Output the listing below from the line containing "What is the" through the line containing "Which series has the widest spread of values?" as a Markdown table with the columns Row and Text, numbering each line and skipping blank lines. Leave the pictures out.
:: GIVEN ENTRIES
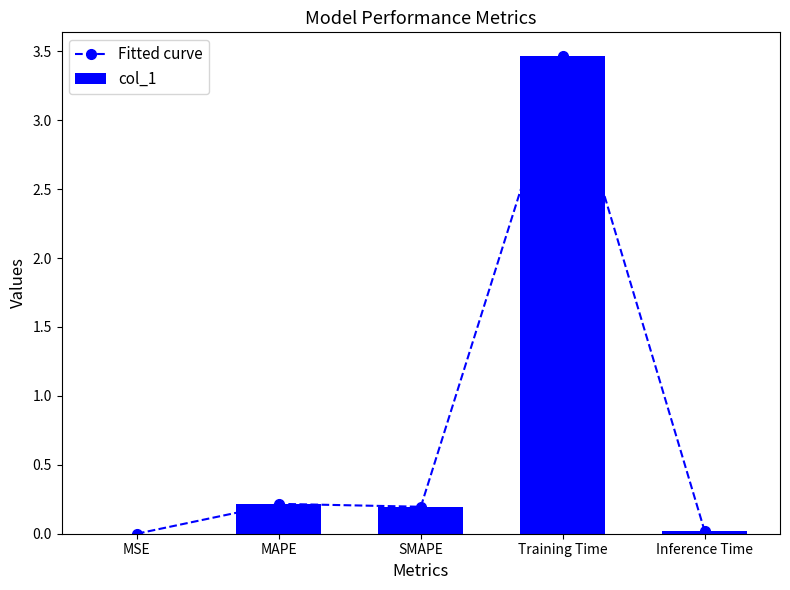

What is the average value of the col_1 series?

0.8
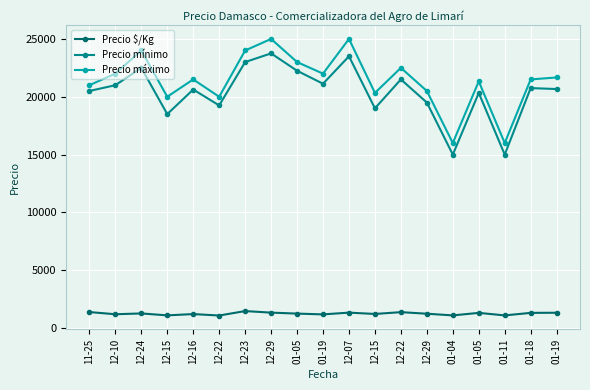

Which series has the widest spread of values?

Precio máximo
::::
:: GIVEN ENTRIES
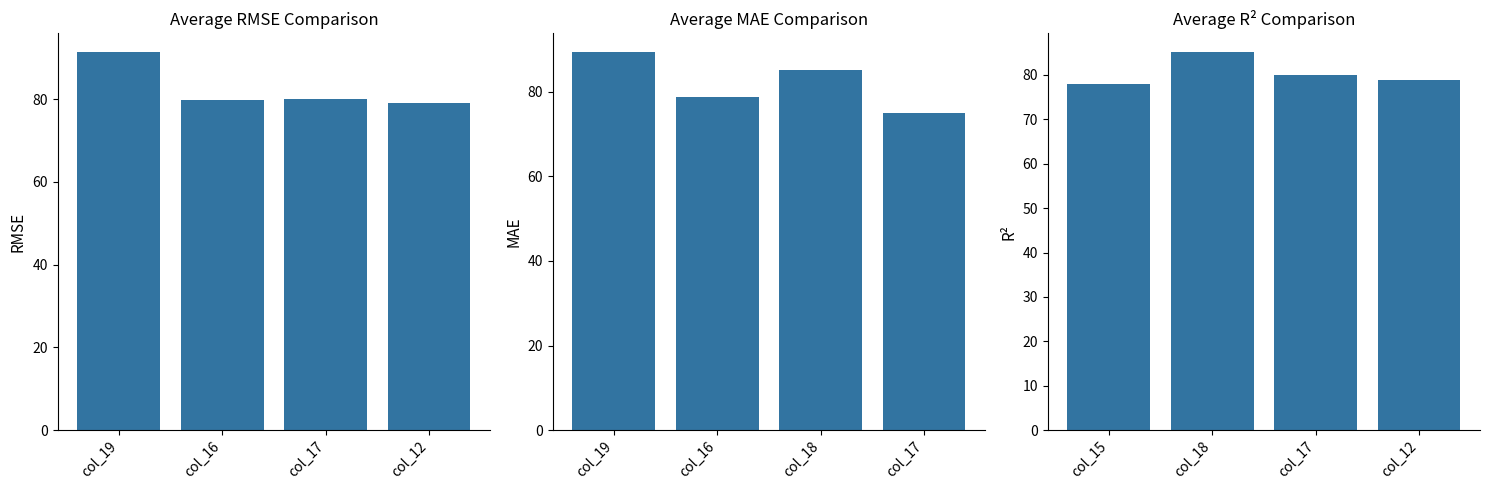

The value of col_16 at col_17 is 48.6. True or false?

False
::::
**REPLY TO THE EXERCISE:**
| Row | Text |
|---|---|
| 1 | What is the average value of the col_1 series? |
| 2 | 0.8 |
| 3 | Which series has the widest spread of values? |